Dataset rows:
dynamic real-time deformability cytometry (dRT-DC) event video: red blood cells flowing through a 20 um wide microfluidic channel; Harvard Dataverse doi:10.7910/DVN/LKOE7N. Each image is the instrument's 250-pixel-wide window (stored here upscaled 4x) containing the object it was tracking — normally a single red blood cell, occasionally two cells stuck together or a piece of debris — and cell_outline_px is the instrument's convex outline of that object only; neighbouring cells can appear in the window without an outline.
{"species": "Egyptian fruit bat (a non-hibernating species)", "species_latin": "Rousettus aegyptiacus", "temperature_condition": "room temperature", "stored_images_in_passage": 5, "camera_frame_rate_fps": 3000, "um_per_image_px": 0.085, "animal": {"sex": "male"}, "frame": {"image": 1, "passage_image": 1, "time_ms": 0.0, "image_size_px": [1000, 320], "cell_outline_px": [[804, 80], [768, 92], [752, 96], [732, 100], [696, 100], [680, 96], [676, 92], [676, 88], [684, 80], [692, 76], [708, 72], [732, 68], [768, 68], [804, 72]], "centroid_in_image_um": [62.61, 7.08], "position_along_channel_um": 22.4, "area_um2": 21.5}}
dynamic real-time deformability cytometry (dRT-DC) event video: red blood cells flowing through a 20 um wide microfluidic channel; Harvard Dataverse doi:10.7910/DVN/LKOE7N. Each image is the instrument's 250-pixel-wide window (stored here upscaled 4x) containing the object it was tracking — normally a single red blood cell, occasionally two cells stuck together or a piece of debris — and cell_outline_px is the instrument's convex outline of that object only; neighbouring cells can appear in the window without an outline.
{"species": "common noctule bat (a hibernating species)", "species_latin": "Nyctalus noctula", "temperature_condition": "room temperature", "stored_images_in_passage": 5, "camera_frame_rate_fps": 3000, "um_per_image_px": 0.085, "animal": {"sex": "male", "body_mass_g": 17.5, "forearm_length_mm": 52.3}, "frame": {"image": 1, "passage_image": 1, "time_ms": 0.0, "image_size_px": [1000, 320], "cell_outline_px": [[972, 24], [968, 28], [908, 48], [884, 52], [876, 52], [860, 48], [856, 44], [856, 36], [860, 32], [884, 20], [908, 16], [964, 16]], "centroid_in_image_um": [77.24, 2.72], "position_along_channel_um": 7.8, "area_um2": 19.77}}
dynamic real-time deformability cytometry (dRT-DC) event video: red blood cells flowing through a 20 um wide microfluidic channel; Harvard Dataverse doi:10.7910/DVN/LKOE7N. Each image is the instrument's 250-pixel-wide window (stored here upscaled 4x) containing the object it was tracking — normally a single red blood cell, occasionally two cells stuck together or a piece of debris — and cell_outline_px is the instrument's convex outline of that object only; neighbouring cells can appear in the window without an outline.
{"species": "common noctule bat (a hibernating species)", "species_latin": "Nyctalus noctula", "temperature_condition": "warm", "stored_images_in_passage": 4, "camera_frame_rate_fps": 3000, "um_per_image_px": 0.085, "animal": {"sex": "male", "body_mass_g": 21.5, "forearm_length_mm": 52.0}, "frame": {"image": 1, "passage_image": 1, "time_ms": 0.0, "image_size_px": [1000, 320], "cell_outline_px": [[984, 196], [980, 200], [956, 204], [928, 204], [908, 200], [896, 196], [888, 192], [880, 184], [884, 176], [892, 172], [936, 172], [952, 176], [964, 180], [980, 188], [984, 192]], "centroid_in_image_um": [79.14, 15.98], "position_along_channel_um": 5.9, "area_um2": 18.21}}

- _Job_: Repeat back the data above, exact to the last character.

- _Written response_:
dynamic real-time deformability cytometry (dRT-DC) event video: red blood cells flowing through a 20 um wide microfluidic channel; Harvard Dataverse doi:10.7910/DVN/LKOE7N. Each image is the instrument's 250-pixel-wide window (stored here upscaled 4x) containing the object it was tracking — normally a single red blood cell, occasionally two cells stuck together or a piece of debris — and cell_outline_px is the instrument's convex outline of that object only; neighbouring cells can appear in the window without an outline.
{"species": "Egyptian fruit bat (a non-hibernating species)", "species_latin": "Rousettus aegyptiacus", "temperature_condition": "room temperature", "stored_images_in_passage": 5, "camera_frame_rate_fps": 3000, "um_per_image_px": 0.085, "animal": {"sex": "male"}, "frame": {"image": 1, "passage_image": 1, "time_ms": 0.0, "image_size_px": [1000, 320], "cell_outline_px": [[804, 80], [768, 92], [752, 96], [732, 100], [696, 100], [680, 96], [676, 92], [676, 88], [684, 80], [692, 76], [708, 72], [732, 68], [768, 68], [804, 72]], "centroid_in_image_um": [62.61, 7.08], "position_along_channel_um": 22.4, "area_um2": 21.5}}
dynamic real-time deformability cytometry (dRT-DC) event video: red blood cells flowing through a 20 um wide microfluidic channel; Harvard Dataverse doi:10.7910/DVN/LKOE7N. Each image is the instrument's 250-pixel-wide window (stored here upscaled 4x) containing the object it was tracking — normally a single red blood cell, occasionally two cells stuck together or a piece of debris — and cell_outline_px is the instrument's convex outline of that object only; neighbouring cells can appear in the window without an outline.
{"species": "common noctule bat (a hibernating species)", "species_latin": "Nyctalus noctula", "temperature_condition": "room temperature", "stored_images_in_passage": 5, "camera_frame_rate_fps": 3000, "um_per_image_px": 0.085, "animal": {"sex": "male", "body_mass_g": 17.5, "forearm_length_mm": 52.3}, "frame": {"image": 1, "passage_image": 1, "time_ms": 0.0, "image_size_px": [1000, 320], "cell_outline_px": [[972, 24], [968, 28], [908, 48], [884, 52], [876, 52], [860, 48], [856, 44], [856, 36], [860, 32], [884, 20], [908, 16], [964, 16]], "centroid_in_image_um": [77.24, 2.72], "position_along_channel_um": 7.8, "area_um2": 19.77}}
dynamic real-time deformability cytometry (dRT-DC) event video: red blood cells flowing through a 20 um wide microfluidic channel; Harvard Dataverse doi:10.7910/DVN/LKOE7N. Each image is the instrument's 250-pixel-wide window (stored here upscaled 4x) containing the object it was tracking — normally a single red blood cell, occasionally two cells stuck together or a piece of debris — and cell_outline_px is the instrument's convex outline of that object only; neighbouring cells can appear in the window without an outline.
{"species": "common noctule bat (a hibernating species)", "species_latin": "Nyctalus noctula", "temperature_condition": "warm", "stored_images_in_passage": 4, "camera_frame_rate_fps": 3000, "um_per_image_px": 0.085, "animal": {"sex": "male", "body_mass_g": 21.5, "forearm_length_mm": 52.0}, "frame": {"image": 1, "passage_image": 1, "time_ms": 0.0, "image_size_px": [1000, 320], "cell_outline_px": [[984, 196], [980, 200], [956, 204], [928, 204], [908, 200], [896, 196], [888, 192], [880, 184], [884, 176], [892, 172], [936, 172], [952, 176], [964, 180], [980, 188], [984, 192]], "centroid_in_image_um": [79.14, 15.98], "position_along_channel_um": 5.9, "area_um2": 18.21}}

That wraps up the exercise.